Max’s life was at least as colorful and hard-boiled as that of any of his characters, yet I remember that he treated my wife and me with utmost respect, and a gentle graciousness. My wife loved the man, if for nothing more than that they shared a passion for greasy, sloppy food smothered with chile and Mexican attitude; sly, underdog humor; and music that makes you want to dance.

When we traveled to San Antonio he showed us his town, and we learned not only about his writing and his extensive knowledge of Chicano literature, but also about puffy tacos, his favorite bar, the best place to listen to Chicano music, and his own brand of chisme.
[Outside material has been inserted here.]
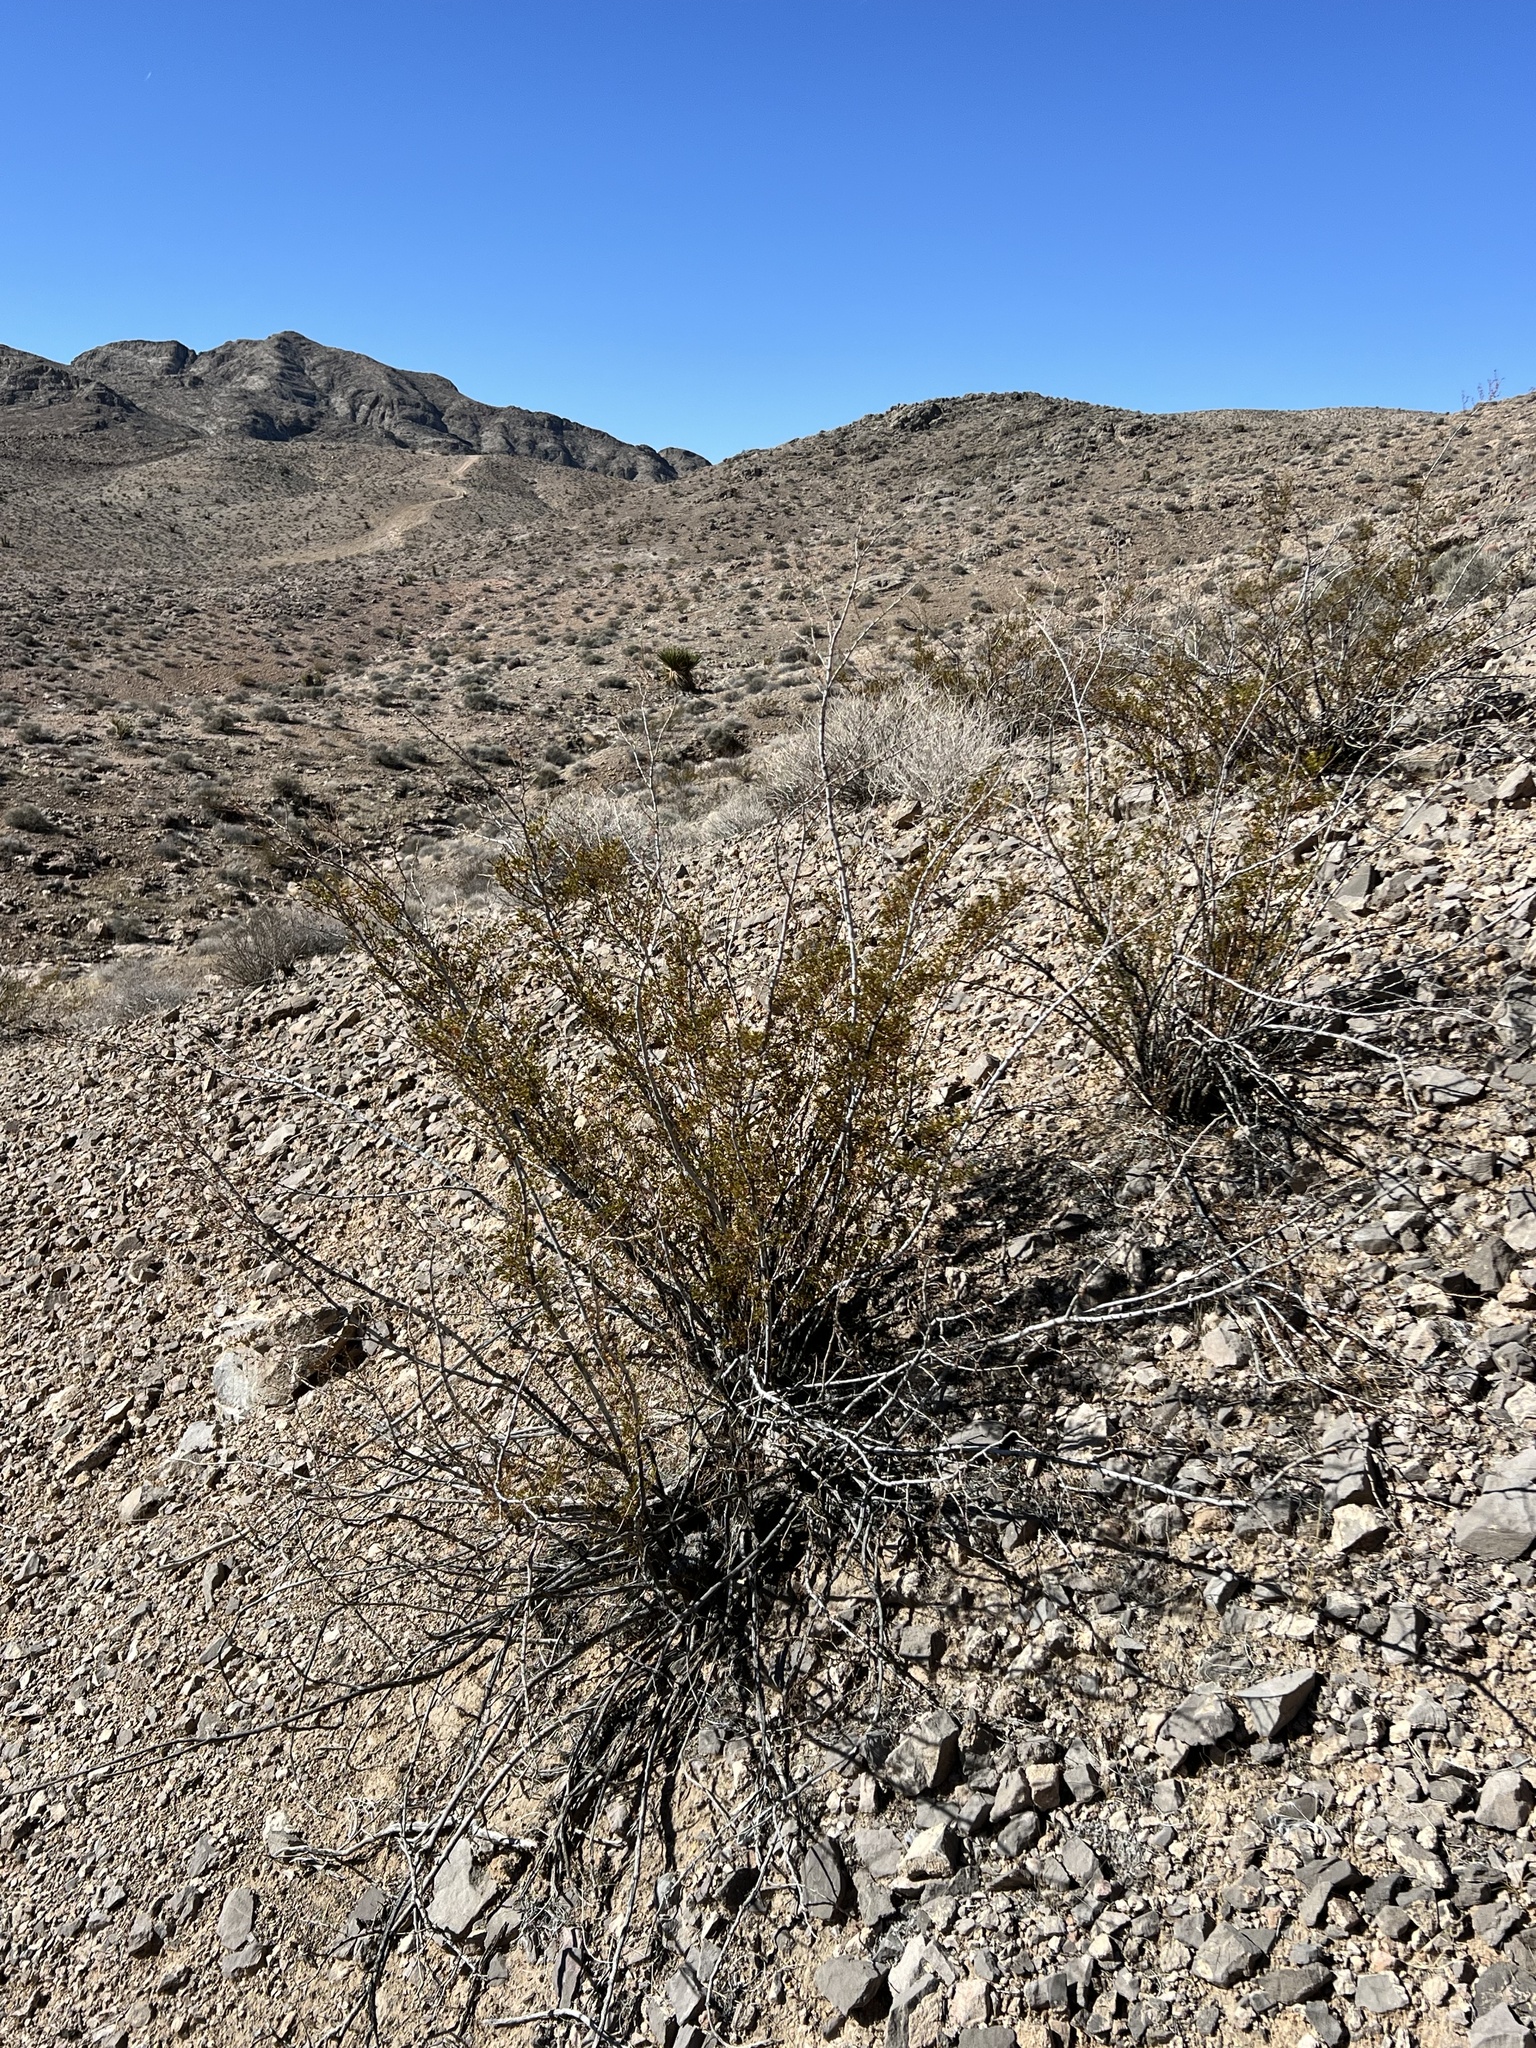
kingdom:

I will always see San Antonio through his eyes–the eyes of a man who drank and smoked too much, a man who knew too much, who wanted too much out of life but who lived it on his own terms, and, so, he suffered a bit. He didn’t achieve the literary fame that rightfully belongs to him, but he wrote exactly the kind of books and stories he wanted to write. He wasn’t the center of attention at a party or any other kind of gathering, but he certainly was among the most interesting people anywhere. At the end of his life, he lacked what we sometimes use to measure success: wealth, fame, power. But at the end, Max had friends who remembered him with cariño and respect, who wished they had spent more time with the guy, and who were actually fond of him. He also left an enduring legacy in his writing–his articles, novels and the stories that only he could tell. Max, I can only say that your writing nailed it, bro."

Martínez wrote three novels, Layover (Arte Público Press, 1997), White Leg (Arte Público Press, 1996) and Schoolland (Arte Público Press, 1988), and two collections of stories, The Adventures of the Chicano Kid (Arte Público Press, 1982) and A Red Bikini Dream (Arte Público Press, 1989). It appears as though all except Adventures of the Chicano Kid are still available from the publisher.

Later.

2 comments:

daniel olivas said...

nicely done. and i admit that i don't know much about martinez's work but now i know what to buy next. and it's cool to see that arte publico has almost all of his books in print. this is one of the benefits of university presses that are committed to keeping worthwhile literature in print even if the sales are not what larger presses would want.

RC said...

max's work is certainly under-appreciated but I think most Chicano prose writers of today have a very long way to go to catch up with him.Enjoyed your post Manuel.It brings back a lot of memories of Max and his gonzo adventures in the Westside of San Antonio and beyond.